Collected data entries:
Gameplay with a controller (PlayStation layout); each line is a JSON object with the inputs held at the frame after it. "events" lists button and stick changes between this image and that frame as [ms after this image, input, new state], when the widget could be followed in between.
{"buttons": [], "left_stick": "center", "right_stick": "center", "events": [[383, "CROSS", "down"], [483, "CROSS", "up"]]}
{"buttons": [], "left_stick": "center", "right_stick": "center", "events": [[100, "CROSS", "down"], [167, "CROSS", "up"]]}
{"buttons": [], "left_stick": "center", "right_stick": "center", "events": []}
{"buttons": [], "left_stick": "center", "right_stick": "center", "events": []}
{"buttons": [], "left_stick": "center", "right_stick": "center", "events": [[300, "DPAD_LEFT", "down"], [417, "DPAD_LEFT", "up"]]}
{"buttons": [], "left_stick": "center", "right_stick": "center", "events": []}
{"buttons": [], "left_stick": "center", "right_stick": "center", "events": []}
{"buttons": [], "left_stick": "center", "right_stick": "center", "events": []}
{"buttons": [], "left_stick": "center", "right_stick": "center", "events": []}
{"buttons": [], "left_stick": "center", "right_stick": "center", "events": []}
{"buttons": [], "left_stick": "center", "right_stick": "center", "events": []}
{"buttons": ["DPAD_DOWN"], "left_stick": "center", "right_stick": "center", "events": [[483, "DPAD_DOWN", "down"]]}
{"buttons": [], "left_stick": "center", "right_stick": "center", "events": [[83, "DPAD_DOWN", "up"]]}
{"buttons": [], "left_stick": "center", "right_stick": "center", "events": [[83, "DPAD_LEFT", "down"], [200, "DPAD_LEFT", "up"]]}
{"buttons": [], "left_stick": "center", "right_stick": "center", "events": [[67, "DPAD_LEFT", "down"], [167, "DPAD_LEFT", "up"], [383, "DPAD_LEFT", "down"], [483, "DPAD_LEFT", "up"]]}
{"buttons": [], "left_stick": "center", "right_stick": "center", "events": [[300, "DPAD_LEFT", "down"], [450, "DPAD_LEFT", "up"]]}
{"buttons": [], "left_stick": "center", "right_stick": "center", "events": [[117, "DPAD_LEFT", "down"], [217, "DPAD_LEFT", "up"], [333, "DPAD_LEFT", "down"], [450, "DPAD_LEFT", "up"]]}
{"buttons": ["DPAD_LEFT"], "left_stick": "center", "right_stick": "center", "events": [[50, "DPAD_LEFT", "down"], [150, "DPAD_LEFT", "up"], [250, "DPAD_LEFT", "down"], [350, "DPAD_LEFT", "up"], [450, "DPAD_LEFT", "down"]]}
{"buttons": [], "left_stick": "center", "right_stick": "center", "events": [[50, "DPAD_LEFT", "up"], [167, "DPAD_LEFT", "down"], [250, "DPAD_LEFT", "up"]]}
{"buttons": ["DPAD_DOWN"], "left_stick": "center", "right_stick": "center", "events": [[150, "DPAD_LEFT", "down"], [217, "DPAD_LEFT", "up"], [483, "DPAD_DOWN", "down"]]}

(Activity): Each entry should be reproduced in the output exactly.

(Output below):
Gameplay with a controller (PlayStation layout); each line is a JSON object with the inputs held at the frame after it. "events" lists button and stick changes between this image and that frame as [ms after this image, input, new state], when the widget could be followed in between.
{"buttons": [], "left_stick": "center", "right_stick": "center", "events": [[383, "CROSS", "down"], [483, "CROSS", "up"]]}
{"buttons": [], "left_stick": "center", "right_stick": "center", "events": [[100, "CROSS", "down"], [167, "CROSS", "up"]]}
{"buttons": [], "left_stick": "center", "right_stick": "center", "events": []}
{"buttons": [], "left_stick": "center", "right_stick": "center", "events": []}
{"buttons": [], "left_stick": "center", "right_stick": "center", "events": [[300, "DPAD_LEFT", "down"], [417, "DPAD_LEFT", "up"]]}
{"buttons": [], "left_stick": "center", "right_stick": "center", "events": []}
{"buttons": [], "left_stick": "center", "right_stick": "center", "events": []}
{"buttons": [], "left_stick": "center", "right_stick": "center", "events": []}
{"buttons": [], "left_stick": "center", "right_stick": "center", "events": []}
{"buttons": [], "left_stick": "center", "right_stick": "center", "events": []}
{"buttons": [], "left_stick": "center", "right_stick": "center", "events": []}
{"buttons": ["DPAD_DOWN"], "left_stick": "center", "right_stick": "center", "events": [[483, "DPAD_DOWN", "down"]]}
{"buttons": [], "left_stick": "center", "right_stick": "center", "events": [[83, "DPAD_DOWN", "up"]]}
{"buttons": [], "left_stick": "center", "right_stick": "center", "events": [[83, "DPAD_LEFT", "down"], [200, "DPAD_LEFT", "up"]]}
{"buttons": [], "left_stick": "center", "right_stick": "center", "events": [[67, "DPAD_LEFT", "down"], [167, "DPAD_LEFT", "up"], [383, "DPAD_LEFT", "down"], [483, "DPAD_LEFT", "up"]]}
{"buttons": [], "left_stick": "center", "right_stick": "center", "events": [[300, "DPAD_LEFT", "down"], [450, "DPAD_LEFT", "up"]]}
{"buttons": [], "left_stick": "center", "right_stick": "center", "events": [[117, "DPAD_LEFT", "down"], [217, "DPAD_LEFT", "up"], [333, "DPAD_LEFT", "down"], [450, "DPAD_LEFT", "up"]]}
{"buttons": ["DPAD_LEFT"], "left_stick": "center", "right_stick": "center", "events": [[50, "DPAD_LEFT", "down"], [150, "DPAD_LEFT", "up"], [250, "DPAD_LEFT", "down"], [350, "DPAD_LEFT", "up"], [450, "DPAD_LEFT", "down"]]}
{"buttons": [], "left_stick": "center", "right_stick": "center", "events": [[50, "DPAD_LEFT", "up"], [167, "DPAD_LEFT", "down"], [250, "DPAD_LEFT", "up"]]}
{"buttons": ["DPAD_DOWN"], "left_stick": "center", "right_stick": "center", "events": [[150, "DPAD_LEFT", "down"], [217, "DPAD_LEFT", "up"], [483, "DPAD_DOWN", "down"]]}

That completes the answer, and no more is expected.